I'm in the Show Pro program right now and believe me it's not all about touring. We have an Installation Tech. course that teaches us all about home theater design and calibration. And in the advanced classes we talk about acoustical properties and the physics of sound...how to essentially make a room flat. Wonderful school in my book.


----------



## techguy57 (Oct 16, 2007)

Working in a touring/roadhouse venue is a good way to discover if the touring lifestyle is a good fit for you. While I think I'd have enjoyed a short tour, I'm personally glad I decided not to go that route. I need a bit of stability in my life that touring couldn't offer. After 4 years, the touring house I was TDing at consumed too much of my life and time, so I took a job with better hours, better benefits and better pay working as the TD for a community college. Go figure. Just do your best to decide what your biggest priorities are and then go for them! 

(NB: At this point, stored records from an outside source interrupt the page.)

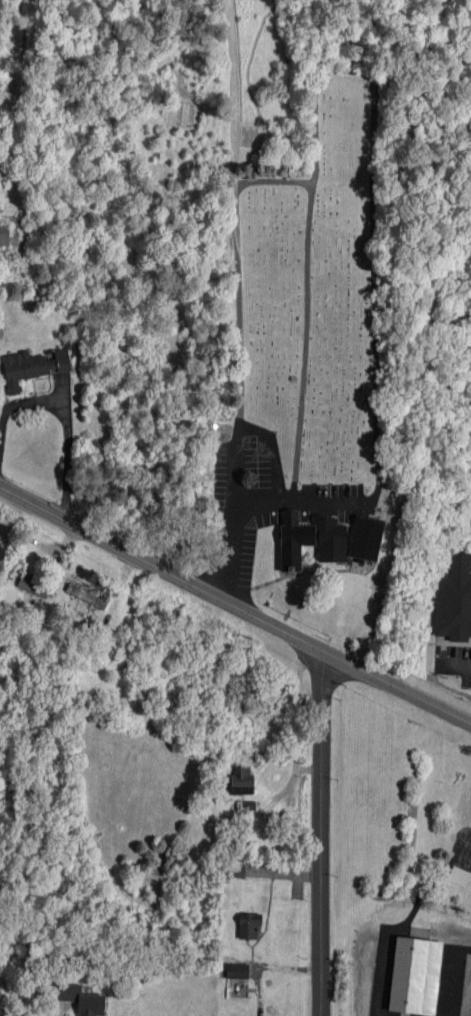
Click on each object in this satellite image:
building: (4, 234)
road: (240, 301)
building: (32, 367)
road: (64, 410)
road: (299, 502)
building: (366, 537)
building: (311, 539)
building: (34, 584)
building: (87, 597)
building: (454, 600)
road: (234, 609)
road: (454, 662)
building: (242, 779)
building: (246, 805)
road: (324, 836)
building: (235, 868)
building: (249, 925)
building: (238, 970)
building: (415, 975)
building: (77, 998)

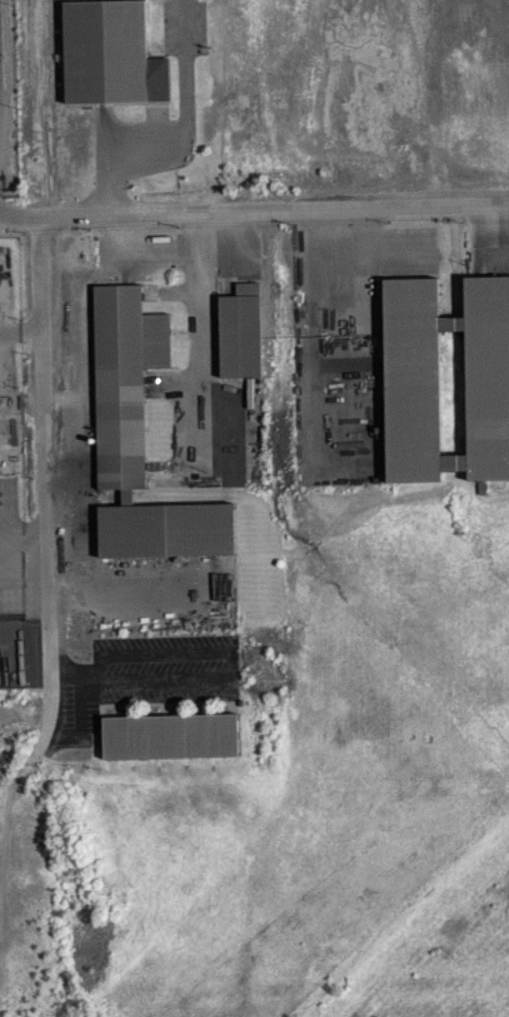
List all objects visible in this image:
building: (112, 64)
road: (254, 212)
road: (21, 329)
building: (242, 342)
building: (426, 378)
road: (20, 400)
building: (142, 449)
building: (485, 460)
road: (42, 495)
road: (21, 542)
road: (132, 600)
building: (174, 747)

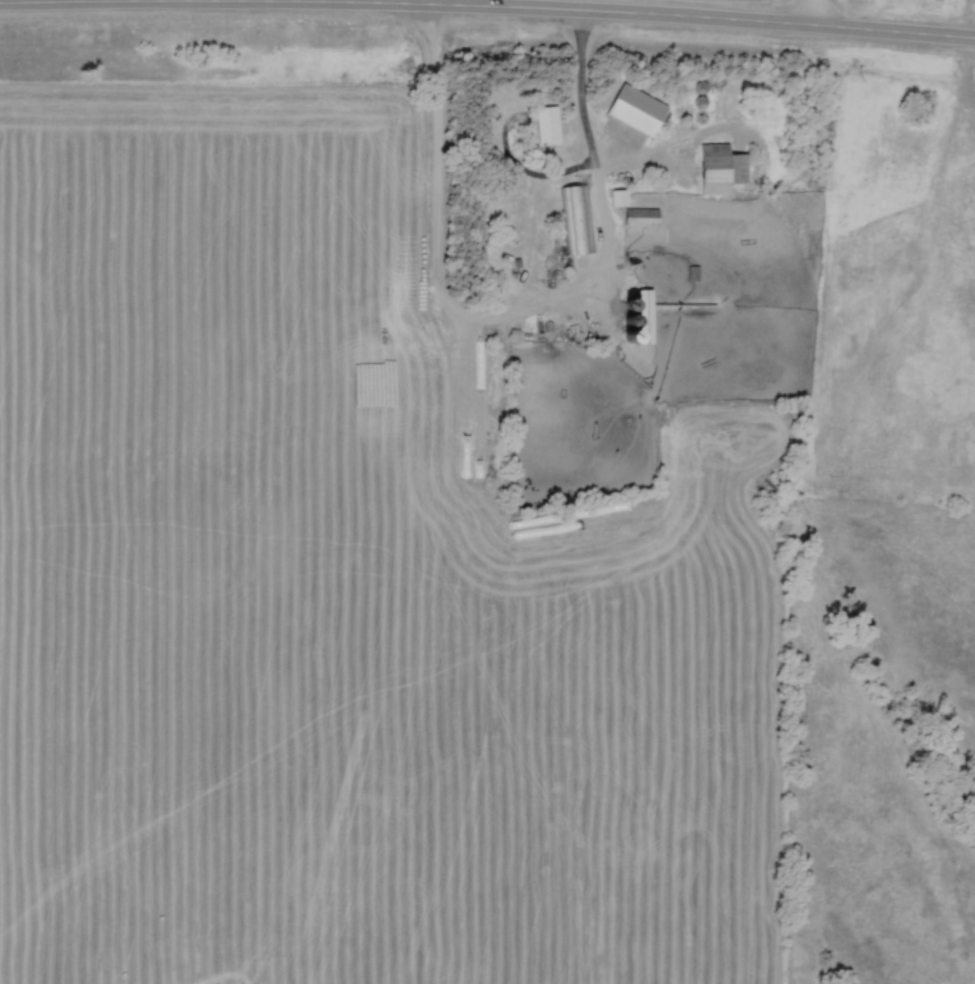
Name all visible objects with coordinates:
road: (104, 2)
road: (471, 4)
road: (814, 15)
road: (640, 18)
building: (638, 109)
building: (546, 128)
building: (717, 166)
building: (643, 216)
building: (576, 219)
road: (511, 319)
building: (644, 319)
building: (475, 411)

I'll second the notion that if you give it a little time, it isn't very hard to find your niche in this industry. It's all about what you know, who you know and what you have done and can do. Once you figure that out the rest will fall into place.


----------



## punktech (Oct 30, 2007)

as a current college student, i have to say that college is not a bad way to go. i personally want to be a designer and i don't think i could get anywhere near as well rounded an education at a tech program like Full Sail. right now i'm taking a global art history course to give me further inspiration and concepts. also many colleges and universities with good tech programs have TDs and ATDs that are well connected in the industry. my ATD worked with Candice Brightman in the last few years of the Dead's touring years among others, my TD is also the TD for a very popular and fairly well know summer stock company in Western Mass., and one of the acting professors is a founding member of another great summer stock company. i am not in anyway saying that the teachers at Full Sail aren't well connected either (i don't know any of them so i can't make that judgment), but most college theatre professors haven't always been professors in my experience. and don't assume that just because you don't like high school that you won't like college. college is different animal and i find it much more fulfilling than high school ever was. make your decision carefully and after looking at all kinds of programs is the best advice i can give. don't jump on what you think is the easiest and quickest thing, you might have a better experience elsewhere. also keep in mind that you can change your mind and transfer anywhere at anytime.


----------